I need to perform a series of replacement values and function of other variables already defined. I tried to write the logic of what I need to do.
The var1
will be the "conditional"
if var1> = 1 & var1 <= 2 {
new_variable1 = var3 * 100000000 + var4.
new_variable2 = var5 * 1000}
else {
new_variable1 = var3 * 1000000 + 99 * 100 + var5 * 1000
new_variable2 = var3 * 1000000 + var5 * 10000 + var4
}
Example sample:
var1 var2 var3 var4 var5
1101 1 10 3 20
1102 2 15 2 15
1103 1 12 2 15
1103 2 20 3 12
1102 3 10 1 10
1104 2 15 1 10
clear
input var1 var2 var3 var4 var5
1101 1 10 3 20
1102 2 15 2 15
1103 1 12 2 15
1103 2 20 3 12
1102 3 10 1 10
1104 2 15 1 10
end
gen long new1 = cond(inrange(var2, 1, 2), var3 * 1e8 + var4, var3 * 1e6 + 9900 + var5 * 1000)
gen long new2 = cond(inrange(var2, 1, 2), var5 * 1000, var3 * 1e6 + var5 * 10000 + var4)
+----------------------------------------------------------+
| var1 var2 var3 var4 var5 new1 new2 |
|----------------------------------------------------------|
1. | 1101 1 10 3 20 1000000003 20000 |
2. | 1102 2 15 2 15 1500000002 15000 |
3. | 1103 1 12 2 15 1200000002 15000 |
4. | 1103 2 20 3 12 2000000003 12000 |
5. | 1102 3 10 1 10 10019900 10100001 |
6. | 1104 2 15 1 10 1500000001 10000 |
+----------------------------------------------------------+
Thanks for the example. The values of var1
all fall way outside the interval [1, 2] so I have recast the example in terms of var2
.
The most important detail is that the if
command is quite wrong here, as it doesn't imply a loop over observations. You could rewrite the code using the if
qualifier but it is simpler to use cond()

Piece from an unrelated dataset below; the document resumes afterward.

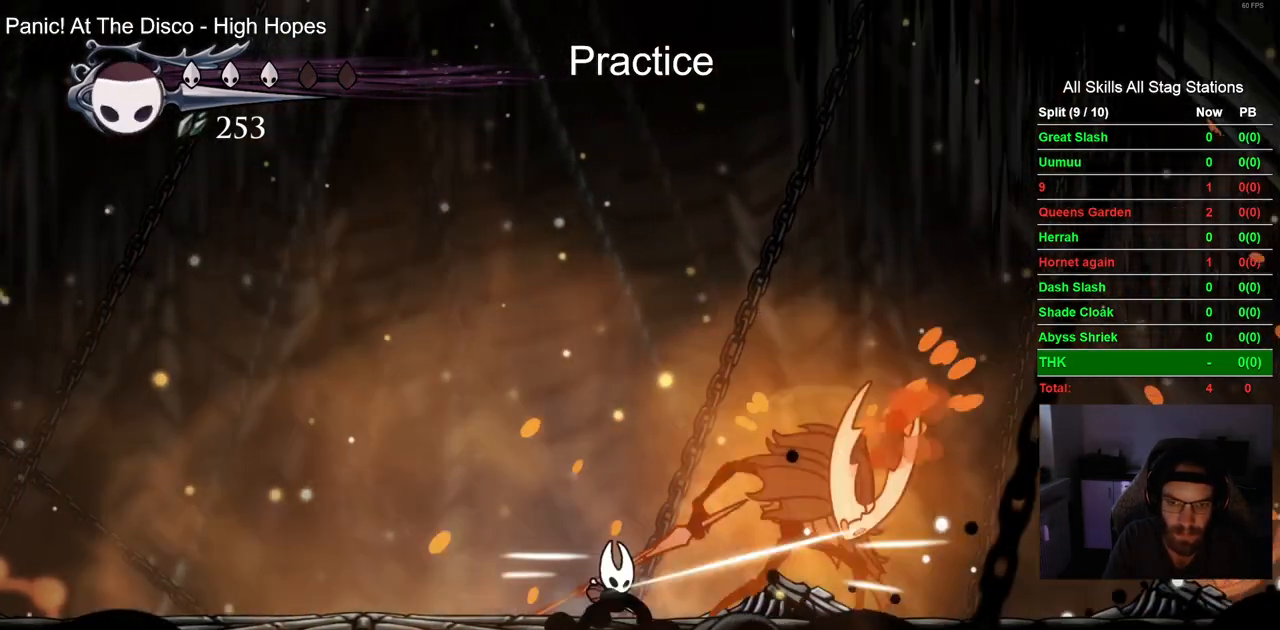
Gameplay with a controller (PlayStation layout); each line is a JSON object with the inputs held at the frame after it (dt_ms = milliseconds from this image to that frame). "events" lists button and stick changes between this image and that frame as [ms after this image, input, new state], when the widget could be followed in between.
{"dt_ms": 1000, "buttons": [], "left_stick": "center", "right_stick": "center"}
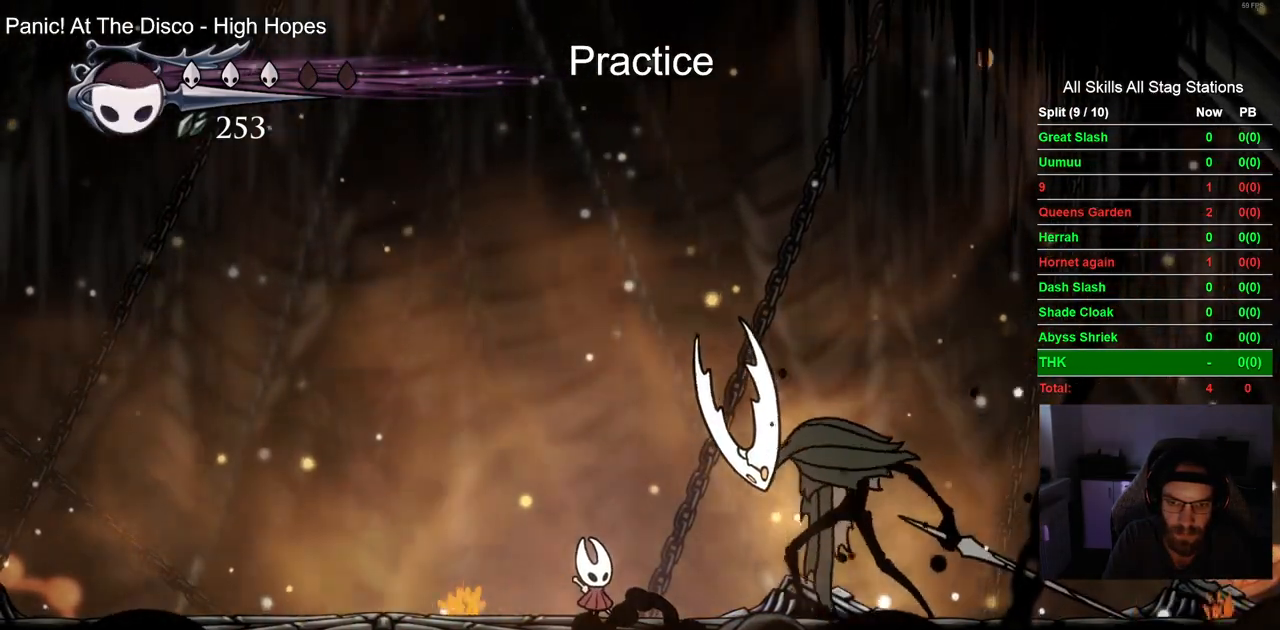
{"dt_ms": 500, "buttons": [], "left_stick": "center", "right_stick": "center", "events": []}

which is an if/else construct. For manipulations like this you shouldn't rely on the default float
storage type.
Reading list:
help cond()
help inrange()
https://www.stata.com/support/faqs/programming/if-command-versus-if-qualifier/
https://www.stata-journal.com/sjpdf.html?articlenum=pr0016
https://www.stata-journal.com/sjpdf.html?articlenum=dm0026
Note that this isn't a problem needing a loop in Stata.